The new owner of a contentious massive development site in Whitestone is going to give the community what it wants: single-family detached homes.
Tim O’Sullivan paid $13.6 million at an auction on April 10 for the 6-acre site near at 150th Street between Fifth and Sixth avenues, which is zoned for smaller residential properties, and hopes to build two-story, single-family detached homes on the land. The property was previously known as the Cresthaven Country Club and was used for years by the Catholic Youth Organization (CYO) as a summer day camp.
Residents and community leaders were planning to fight any development on the property that didn’t meet zoning, such as high-rises or other large properties, hoping to protect the character of the residential neighborhood.
O’Sullivan, who grew up in Whitestone, said he understands what the residents are feeling and wants to be on their side.
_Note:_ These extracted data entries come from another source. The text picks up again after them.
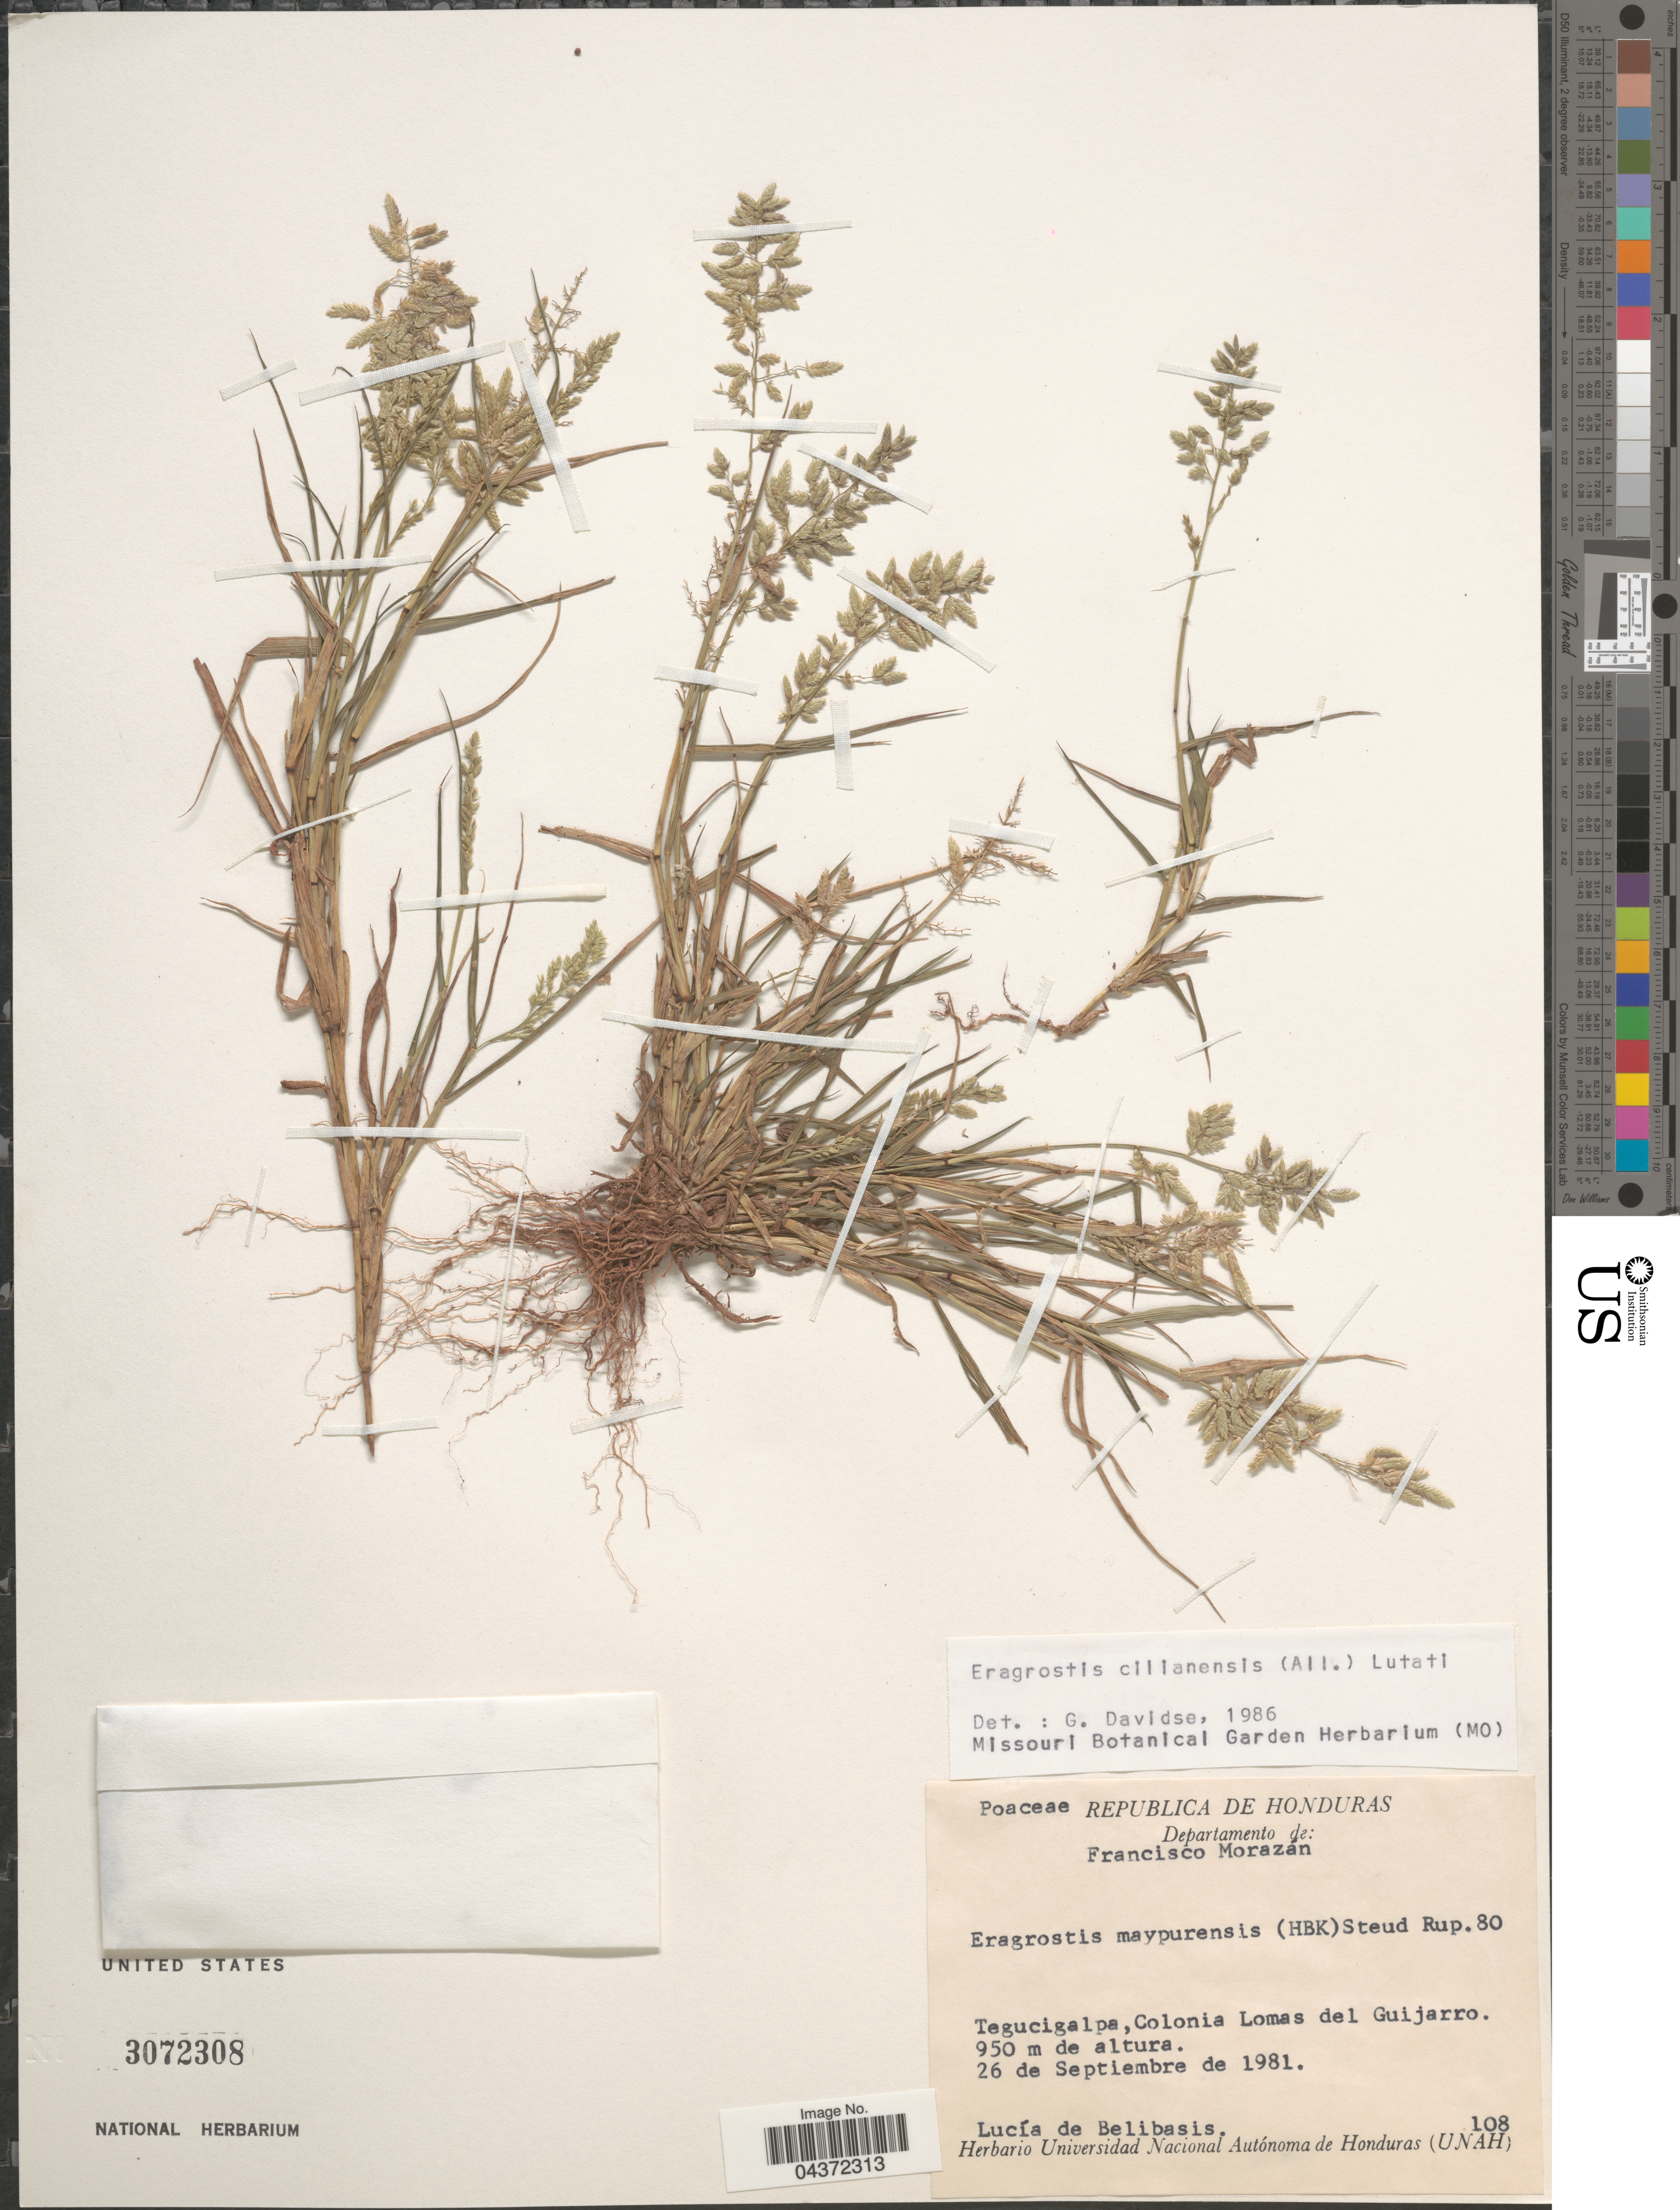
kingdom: Plantae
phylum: Tracheophyta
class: Liliopsida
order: Poales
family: Poaceae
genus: Eragrostis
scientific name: Eragrostis cilianensis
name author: (Bellardi) Vignolo ex Janch.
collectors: L. De Belibasis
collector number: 108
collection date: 1981-09-26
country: Honduras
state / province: Fco. Morazán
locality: Departamento de: Francisco Morazán. Tegucigalpa, Colonia Lomas del Guijarro.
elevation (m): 950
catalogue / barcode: US 3072308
“We are looking forward to working with the community, state Sen. Tony Avella and our architect, Frank Petruso, to produce a development befitting this beautiful Whitestone neighborhood,” O’Sullivan said. “I grew up in Whitestone and I am happy to contribute to the neighborhood in a positive way.”
The site was part of the former Cresthaven Country Club and then was owned by real estate firm Whitestone Jewels LLC, but has been in foreclosure since 2007 after the firm defaulted on its mortgage.
Whitestone Jewels LLC purchased the site in 2006 for $23.3 million from the Catholic Charities, Diocese of Brooklyn, according to city records.
As the April 10 auction date was approaching, Avella and residents began to warn potential buyers about overdevelopment, and the new civic group We Love Whitestone was hoping to convince the city to purchase the property and transform it into parkland.
“Whitestone is a residential area dominated by one-family homes,” Avella said. “This lot sits immediately across from homeowners who do not want their community to be overtaken by large buildings that tower over their houses. I am happy to support a project that will preserve the look and feel of the surrounding community.”